Downstream training utilizes Tool-Integrated Reasoning (TIR) with explicit tags like <tool>, <observation>, and <think>. SFT uses trajectories from Oagents converted to TIR format. The RL stage employs DAPO. To ensure improvements are not just from learning output formats, a control group is trained on Multi-Hop QA (MHQA) data (HotpotQA, NQ). Bootstrap few-shot (DSPy-style) is used to optimize the four key prompts.

Key Experimental Results¶

Main Results¶

Downstream agent performance on GAIA / WebWalker / BrowserComp / HLE (Highlights from Qwen-2.5-32B-Instruct):

Training Data	Paradigm	GAIA(%)	WebWalker	BrowserComp	HLE
5k MHQA	SFT	38.8	36.8	5.6	10.8
7.5k MHQA	SFT	42.7	41.6	5.8	12.6
7.5k TaskCraft	SFT	60.2	-	22.4	20.2
5k MHQA + 2.5k TaskCraft	SFT	60.2	-	21.0	20.0
5k MHQA + 2.5k TaskCraft + 8k TaskCraft	SFT+RL	60.8	-	24.8	20.6

Replacing 2.5k MHQA with 2.5k TaskCraft data yielded 5–16× the improvement. The SFT-only TaskCraft model matched the performance of SOTA systems that relied on SFT+RL.

Ablation Study¶

Effectiveness of tool context (\(i_T\)/\(R\)) on atomic task generation (Table 4):

Configuration	Pass rate	Latency	Avg. Tool Calls	Call Var. \(\sigma^2\)
LLM only (no \(i_T\)/\(R\))	18.5%	119.7s	2.8	1.2
Ours (Structured)	43.0%	86.7s	2.1	0.4

Prompt learning improved the atomic task pass rate from 54.9% to 68.1%.

Key Findings¶

Structured generation is key to efficiency: Explicitly introducing \(i_T\)/\(R\) doubled the pass rate and reduced tool-calling variance, proving pure LLM generation is inefficient for agentic tasks.
TaskCraft data is superior to standard QA: TaskCraft provides 5–16× more gain than MHQA under identical volumes, proving the training value of "tool-essential" tasks.
Difficulty scales with modality: Agent failure rates are significantly higher for PDF extraction and image-based reasoning, indicating the generated tasks cover a broad spectrum of difficulty.

Highlights & Insights¶

Difficulty as structural operations on \((i_T, R)\): Depth corresponds to recursive hiding, and breadth to subtask concatenation. This makes difficulty programmable and scalable rather than relying on prompt engineering.
Superset search prevents cycles: Specifically searching for supersets of the current index is a simple yet effective trick to avoid circular dependencies in multi-hop tasks.
Rejection sampling defines "Tool Essentiality": Retaining tasks only where tool-equipped agents succeed and tool-less LLMs fail ensures the data is "agentic" by design.
Incremental verification saves compute: By using linguistic analysis for expansion stages, the framework keeps costs manageable.
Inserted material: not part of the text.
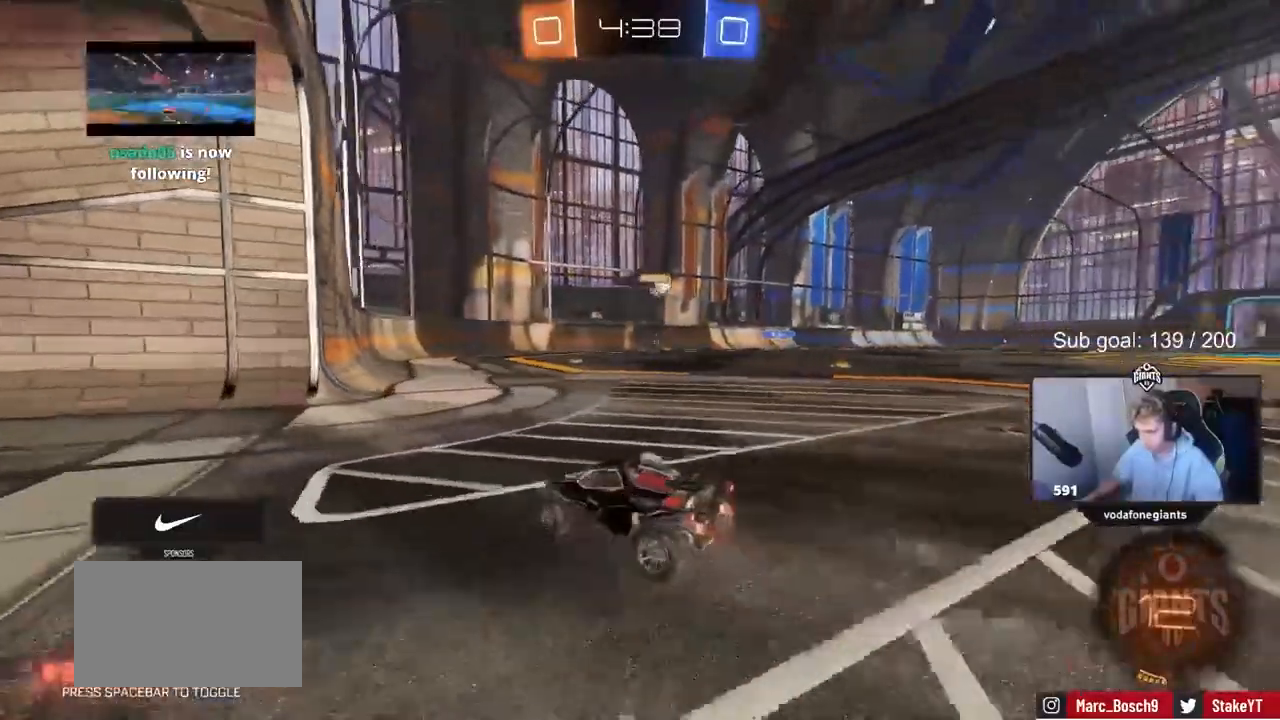
{"keys": ["d", "w"], "events": []}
Limitations & Future Work¶

Ideal retrieval assumption: Atomic generation assumes an ideal search engine can pinpoint data based on \(i_T\), which may degrade in noisy real-world retrieval.
Reliability of judge-LLM: Expansion verification relies on LLM linguistic analysis, which is capped by the judge model's own capabilities (8.5% of depth expansions were not valid supersets).
Potential for expansion: Future work could upgrade verification to lightweight tool-based checks or provide interfaces to specify targeted tool combinations.
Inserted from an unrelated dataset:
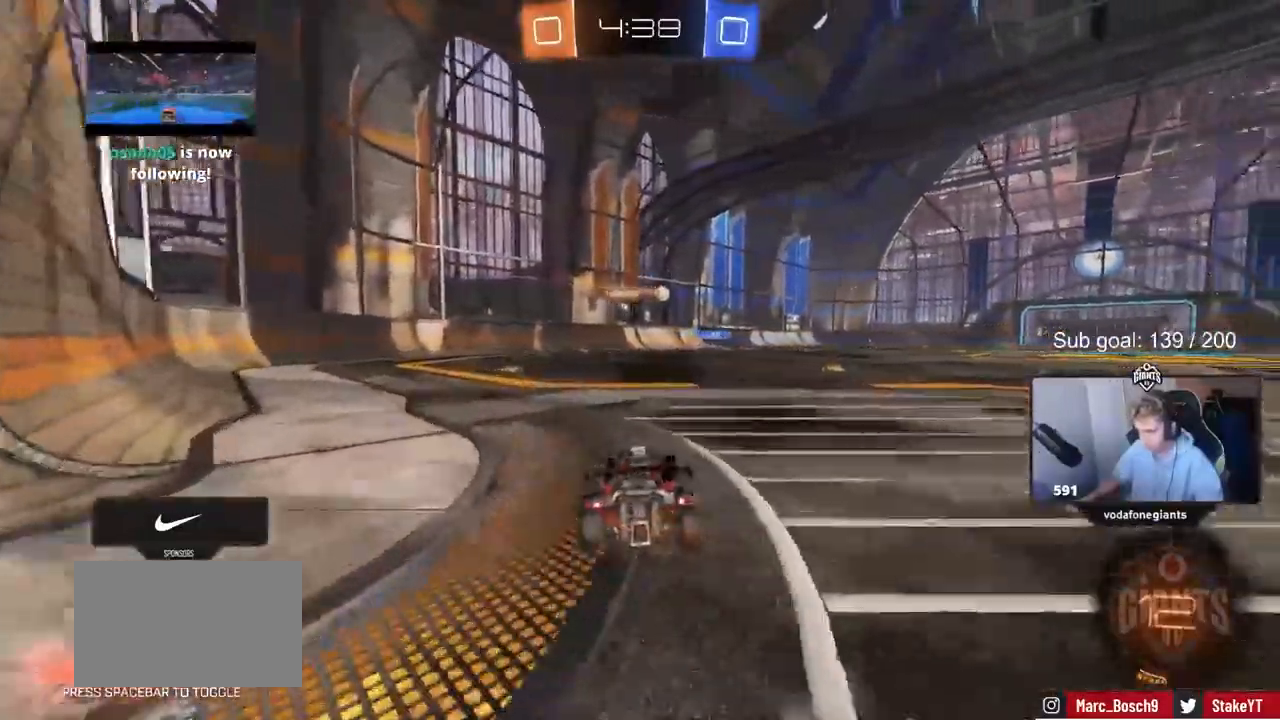
{"keys": ["w"], "events": [[200, "d", "up"]]}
vs. Self-Instruct: While Self-Instruct focuses on static instruction following, TaskCraft focuses on chain-of-tool execution, filling the gap for agentic training data.
vs. GAIA/HLE: These human-labeled benchmarks are high quality but limited in scale. TaskCraft provides a scalable source for training and pre-evaluation data.
vs. Search-o1: TaskCraft focuses on "how to create task data," while systems like Search-o1 focus on inference workflows; the two are complementary.

Rating¶

Novelty: ⭐⭐⭐⭐⭐ First workflow for automated agentic task generation via structured \((i_T, R)\) expansion.
Experimental Thoroughness: ⭐⭐⭐⭐ Extensive benchmarks and scales; RL comparisons are slightly sparse.
Writing Quality: ⭐⭐⭐⭐ Clear abstractions, though expansion notations are dense.
Value: ⭐⭐⭐⭐⭐ 41k tasks and significant performance gains for agent training.